**WORK INSTRUCTION A:** In one to three sentences, explain why Uncle Baby Billy has retired the Teenjus wig, according to the article on The Righteous Gemstones series finale.
**WORK INSTRUCTION B:** Extend the article on The Righteous Gemstones series finale, picking up right after its final sentence.

Top of TEXT SEGMENT

Editor’s note: The below article contains spoilers for The Righteous Gemstones series finale.

All good things come to an end, and sadly, The Righteous Gemstones is no exception, as the series finale is jam-packed with resolutions and beautiful odes to everyone’s character arcs. BJ (Tim Baltz) is reunited with monkey Dr. Watson, this season’s bizarre ode to George Romero’s Monkey Shines. Patriarch Eli Gemstone (John Goodman) is more retired than ever, heading for the salt life with Lori (Megan Mullally) by his side. Gideon (Skyler Gisondo) has found his footing as a pastor, using his background as a stuntman to use extreme sports as outreach, happily flanked by his younger brothers Pontius (Kelton DuMont) and Abraham (Gavin Munn). Even Uncle Baby Billy (Walton Goggins) has retired the Teenjus wig – and his fear of returning to poverty – to savor the life he has with Tiffany (Valyn Hall) and their two small children. But naturally, the bulk of the finale was a send-off for the core trio of unhinged siblings that led us through this story: Jesse (Danny McBride), Judy (Edi Patterson), and Kelvin (Adam Devine).

Bottom of TEXT SEGMENT
Top of RECORDED DATA

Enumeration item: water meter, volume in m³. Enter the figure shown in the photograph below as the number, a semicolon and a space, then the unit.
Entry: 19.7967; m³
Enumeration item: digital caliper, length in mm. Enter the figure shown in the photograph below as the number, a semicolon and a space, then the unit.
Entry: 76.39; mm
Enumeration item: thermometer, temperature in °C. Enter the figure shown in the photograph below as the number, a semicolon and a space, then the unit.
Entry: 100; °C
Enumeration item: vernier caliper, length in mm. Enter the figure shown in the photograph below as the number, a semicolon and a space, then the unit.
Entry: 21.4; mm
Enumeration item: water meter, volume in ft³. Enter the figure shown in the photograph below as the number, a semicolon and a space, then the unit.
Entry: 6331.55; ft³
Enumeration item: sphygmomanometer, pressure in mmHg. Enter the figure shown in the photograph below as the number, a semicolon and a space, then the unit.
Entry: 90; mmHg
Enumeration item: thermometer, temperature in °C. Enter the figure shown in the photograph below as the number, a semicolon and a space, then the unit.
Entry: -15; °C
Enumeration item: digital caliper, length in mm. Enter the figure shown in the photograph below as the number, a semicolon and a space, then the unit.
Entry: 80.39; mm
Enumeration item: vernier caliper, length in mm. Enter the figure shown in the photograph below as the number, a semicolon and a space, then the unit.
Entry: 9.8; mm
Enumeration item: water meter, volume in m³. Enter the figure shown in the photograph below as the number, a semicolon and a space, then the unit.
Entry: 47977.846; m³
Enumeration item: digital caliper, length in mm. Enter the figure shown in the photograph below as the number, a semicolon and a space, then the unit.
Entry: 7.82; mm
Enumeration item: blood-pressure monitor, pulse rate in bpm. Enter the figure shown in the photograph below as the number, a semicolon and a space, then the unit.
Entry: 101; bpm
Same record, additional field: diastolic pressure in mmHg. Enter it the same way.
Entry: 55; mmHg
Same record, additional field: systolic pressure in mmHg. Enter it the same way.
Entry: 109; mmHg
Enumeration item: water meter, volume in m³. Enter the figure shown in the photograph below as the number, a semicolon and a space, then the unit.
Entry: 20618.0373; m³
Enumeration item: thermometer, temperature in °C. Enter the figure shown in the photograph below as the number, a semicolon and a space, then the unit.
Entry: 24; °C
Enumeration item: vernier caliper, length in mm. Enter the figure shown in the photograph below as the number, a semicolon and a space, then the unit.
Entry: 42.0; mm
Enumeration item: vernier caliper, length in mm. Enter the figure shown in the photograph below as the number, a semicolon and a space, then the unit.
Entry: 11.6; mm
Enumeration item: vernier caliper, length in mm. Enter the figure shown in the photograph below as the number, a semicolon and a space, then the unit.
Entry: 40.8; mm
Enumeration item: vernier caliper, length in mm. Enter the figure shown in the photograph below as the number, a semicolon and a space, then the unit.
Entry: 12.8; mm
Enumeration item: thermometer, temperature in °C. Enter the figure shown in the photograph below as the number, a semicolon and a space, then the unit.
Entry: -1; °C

Bottom of RECORDED DATA

**WRITTEN RESPONSE A:** Uncle Baby Billy has retired the Teenjus wig, along with his fear of returning to poverty, so that he can savor the life he has with Tiffany and their two small children.

**WRITTEN RESPONSE B:**
It’s almost strange to say about evangelical satire, but this season was beautifully book-ended by prayer as characterization and catharsis. In the show’s most ambitious swing, Episode 1 of its final season was a character study of the first Eli Gemstone, as portrayed by Bradley Cooper. In a show about the meeting point between American capitalism and Southern Evangelicalism, the episode stands on its own merit — but in the series finale, it comes full circle, for a pay-off we didn’t see coming.

‘The Righteous Gemstones’ Shines a Light on Inherited Trauma and Vice

Cooper’s Elijah Gemstone is a con man whose latest grift is impersonating a corrupt pastor he killed. In that Civil War one-off, the roots of the Gemstones are even more perilous than the present-day dysfunction. Elijah spends most of his time drinking and gambling, phoning in sermons for only a few minutes, and offering little to the soldiers who lie dying. One boyish soldier dying from his wounds laughs with Elijah, and Elijah seems ready to pray sincerely for the young man — but by the time he starts, the boy is gone.

This moment of failure stays with Elijah, and when his life is spared by Union soldiers who don’t believe in executing the chaplains that served the Confederacy, he prays for those men, but mostly for himself: “Now I’m about to send 11 souls your way, dear lord, and I know you’ll do with them what you see fit, but I give each of them my highest recommendation that they get into heaven. ’Cause there are far worse fellas down here.” At the end of the episode, Elijah opens the gold Bible on his terms. He is no less a failure, no less complicit, and we learn nothing else about the rest of his life — but from the devout and abusive behavior of Roy Gemstone (Kevin E. West) towards a younger Eli (Jake Kelley) to the histrionics and schemes of the Gemstone siblings, it’s clear that religion added to the mix was not healing, or all that righteous.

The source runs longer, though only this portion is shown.